- Instructions to follow -
Do the following three statements agree with the TrajectoryAnalyzer wiki page? For each of (a), (b) and (c), answer yes or no and quote the words of the page that decide it.
(a) A turn is counted when the angle between consecutive segments exceeds π/4.
(b) A higher normalcy score indicates a more anomalous trajectory.
(c) prepare_features keeps trajectories that contain NaN values.

TrajectoryAnalyzer - jasonxfrazier/puddy GitHub Wiki
TrajectoryAnalyzer
TrajectoryAnalyzer
is the main class in Puddy for feature extraction, anomaly detection, and normalcy scoring of normalized trajectories.
Initialization
from puddy import TrajectoryAnalyzer
analyzer = TrajectoryAnalyzer(collection)
- collection: a
TrajectoryCollection
that has already been loaded and normalized.
Methods
extract_features
extract_features(trajectory: NormalizedTrajectory) -> Dict[str, float]
Extracts geometric and movement features from a single trajectory.
Features and formulas:
-
total_distance
total_distance = ∑ sqrt((x₂-x₁)² + (y₂-y₁)² + (z₂-z₁)²)
-
bounding_box_volume
bounding_box_volume = (x_max - x_min) * (y_max - y_min) * (z_max - z_min)
-
mean_altitude
The average z-coordinate across the trajectory. -
altitude_range
The range (max - min) of z-coordinates. -
path_linearity
Fraction of total variance explained by the first principal component, via PCA:path_linearity = explained_variance_ratio_[0] (from sklearn PCA)
-
total_turns
Number of direction changes where the angle between consecutive segments > 45°:cos(θ) = (v₁ · v₂) / (||v₁|| * ||v₂||)
Counts a turn if θ > π/4.
-
aspect_ratio
aspect_ratio = max([x_range, y_range, z_range]) / min([x_range, y_range, z_range])
prepare_features
prepare_features() -> np.ndarray
Extracts, validates, and standard-scales all features for all trajectories in the collection.
Invalid trajectories (containing NaN or inf) are dropped.
train_anomaly_detector
train_anomaly_detector(method: str = "isolation_forest", **kwargs) -> None
Fits an anomaly detection model using the chosen method.
"isolation_forest"
: Uses IsolationForest"lof"
: Uses LocalOutlierFactor (novelty mode)
get_normalcy_scores
get_normalcy_scores() -> np.ndarray
Returns an array of normalcy scores for all trajectories.
Higher score = more normal. Lower score = more anomalous.
find_anomalies
find_anomalies(threshold: float = 0.2) -> List[Tuple[NormalizedTrajectory, float]]
Returns a list of (trajectory, score) pairs where the normalcy score is less than threshold
.
get_normalcy_df
get_normalcy_df(id_column_name: str = "identifier") -> pd.DataFrame
Returns a DataFrame with each trajectory’s identifier and its normalcy score, sorted from most to least normal.
visualize_trajectories_sample
# gets bottom 20%
threshold = np.percentile(scores, 20)
visualize_trajectories_sample(
analyzer.collection.trajectories,
scores,
normal_sample=20,
show_all_anomalies=True,
threshold=threshold
)
Plots a random sample of normal trajectories and (optionally) all anomalies, colored by their normalcy score in 3D.
See the TrajectoryCollection
, ColumnConfig
, and other API docs for more details on preparing your data for analysis.

- Information supplied -

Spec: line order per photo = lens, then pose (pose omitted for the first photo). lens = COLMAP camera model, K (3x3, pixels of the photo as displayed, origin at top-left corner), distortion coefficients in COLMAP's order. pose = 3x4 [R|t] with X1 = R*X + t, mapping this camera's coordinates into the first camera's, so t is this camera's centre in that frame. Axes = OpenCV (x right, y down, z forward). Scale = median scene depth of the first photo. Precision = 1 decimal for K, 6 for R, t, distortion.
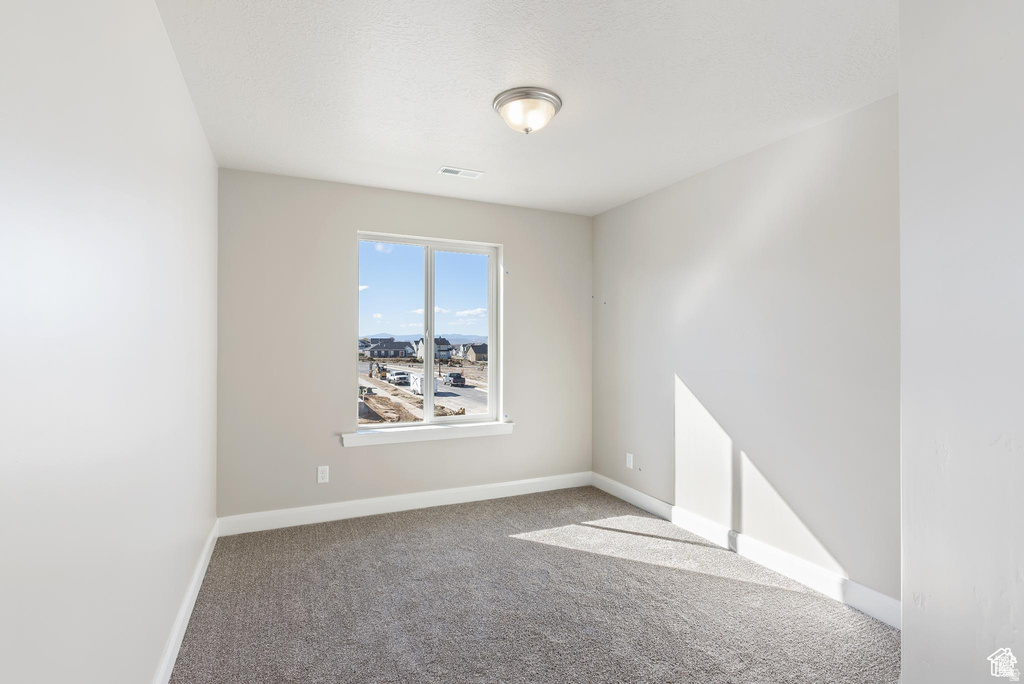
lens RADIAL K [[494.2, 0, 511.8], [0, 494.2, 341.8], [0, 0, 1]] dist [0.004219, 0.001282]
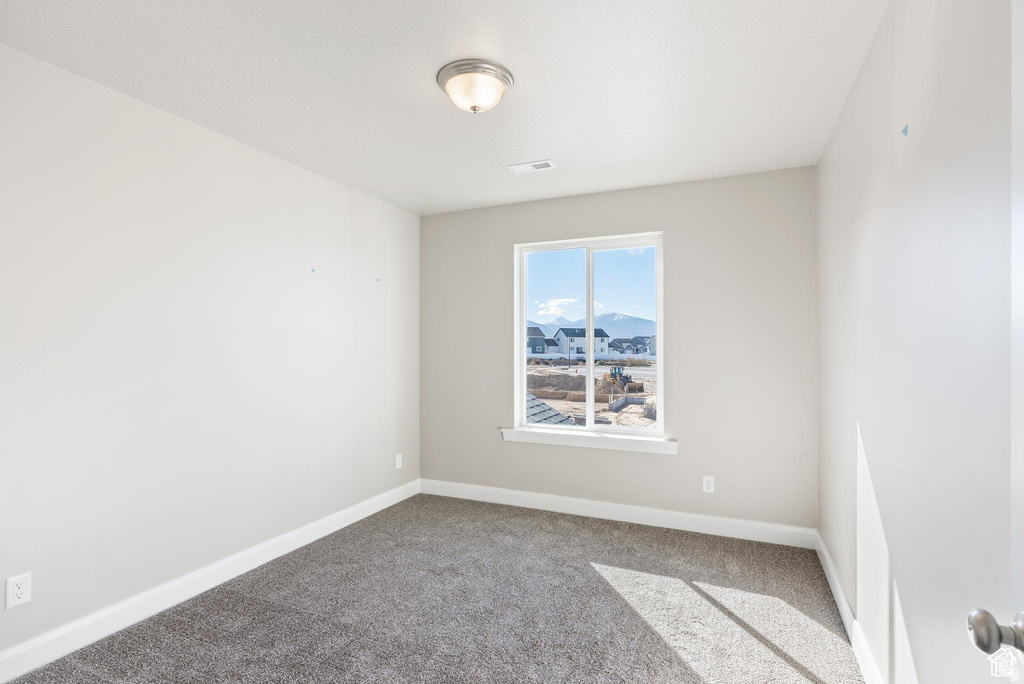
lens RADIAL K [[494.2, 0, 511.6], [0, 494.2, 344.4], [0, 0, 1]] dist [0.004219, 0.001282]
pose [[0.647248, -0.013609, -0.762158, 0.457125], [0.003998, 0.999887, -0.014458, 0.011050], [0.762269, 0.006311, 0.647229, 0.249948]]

- Answer section -
(a) Yes: "Counts a turn if θ > π/4."
(b) No: "Higher score = more normal. Lower score = more anomalous."
(c) No: "Invalid trajectories (containing NaN or inf) are dropped."